Resources to prepare youth for the 21st century workforce

What are the skills employers are looking for and how can I gain them?

What are employers looking for in potential job candidates? Knowing the answer to this very important question can help a young person just starting out prepare for the workforce. Education, GPA, experience and skills can all play a factor in an employer’s decision to interview a potential candidate. However when it comes to hiring, it is often the individual who has sharpened their soft skills that is offered the job.

So what are soft skills? Soft skills are personal characteristics needed to become an effective employee such as teamwork, communication, problem solving, decision making, positive attitude, planning, organizing and prioritizing work. In the 2014 National Association of Colleges and Employers (NACE) survey, these“soft skills were mentioned as the top characteristics looked for in a new hire by 206 employers responding. The number one soft skill rated as important to employers was the ability to work in a team structure.

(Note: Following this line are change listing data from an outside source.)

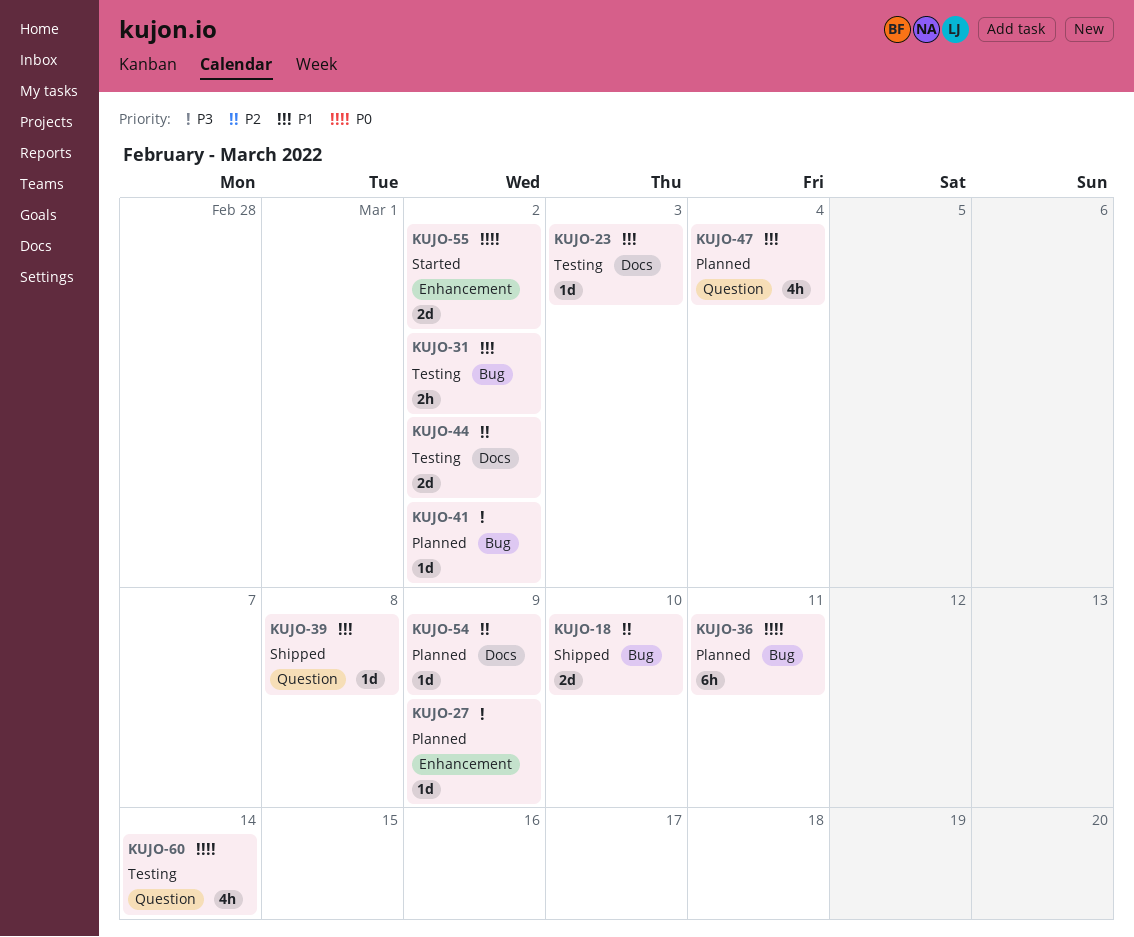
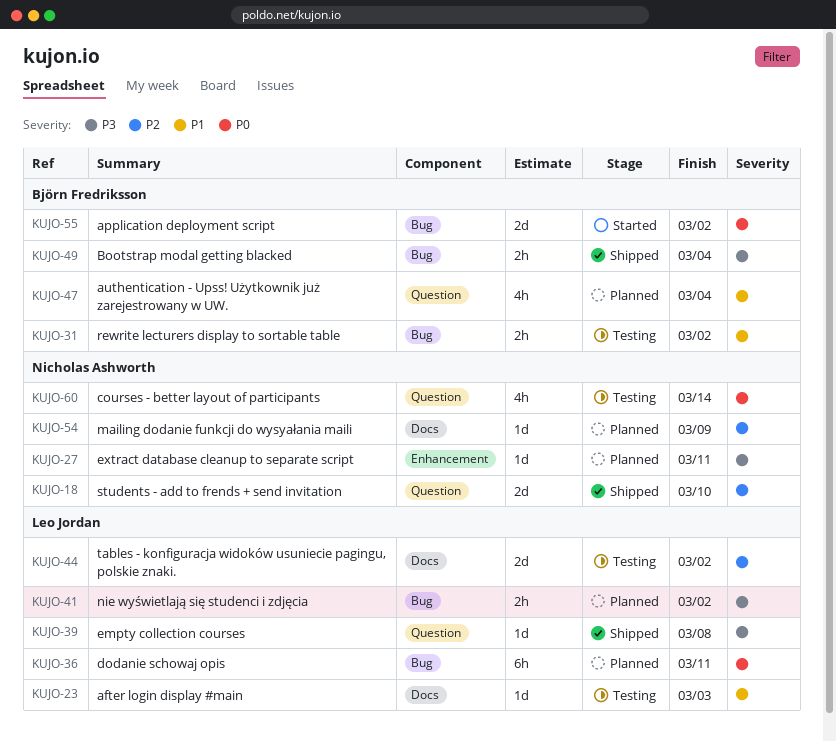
KUJO-18, label: Bug -> Question
KUJO-27, due: Mar 9 -> Mar 11
KUJO-39, priority: P1 -> P3
KUJO-41, estimate: 1d -> 2h
KUJO-49: none -> present
KUJO-55, label: Enhancement -> Bug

How can young people sharpen their soft workforce-related skills such as teamwork? Joining a team sport, organizing a school fundraiser, participating in a 4-H club, holding a leadership position or engaging in a service learning project are just a few examples where youth can practice and enhance their soft skills. Youth can also participate in a new interactive workshop called, Preparing Youth for the 21st Century Workforce offered by Michigan State University Extension. Here youth will learn how the workforce has changed, what it means to be an effective team member, how to solve real life workplace scenarios, and tips to strengthen their communication and interpersonal skills.

Youth service professionals, teachers, business leaders and adult volunteers can also help by providing opportunities and involving youth in career and workforce readiness skill activities. “Skills to Pay the Bills: Mastering Soft Skills for Workplace Success," is a free curriculum published by the U.S. Department of Labor’s Office of Disability Employment Policy (ODEP) provides 30 hands-on interactive activities for youth 14- to 21-years-old, including those with disabilities. Six modules are covered focusing on the soft skills needed for workplace success.

Another career development resource for adults to use with youth is, “Build Your Future: Choices… Connections … Careers,” a National 4-H Curriculum written by MSU Extension. Using the experiential learning model, youth explore their interests, values and possible career pathways, make connections with prospective employers, research careers and post-secondary education, prepare for the job search, and set realistic goals.

Henry Ford once said, “coming together is a beginning, keeping together is progress, working together is success.” Preparing the 21st century workforce requires government, business, education, and the emerging workforce to work closely together so all partners can succeed.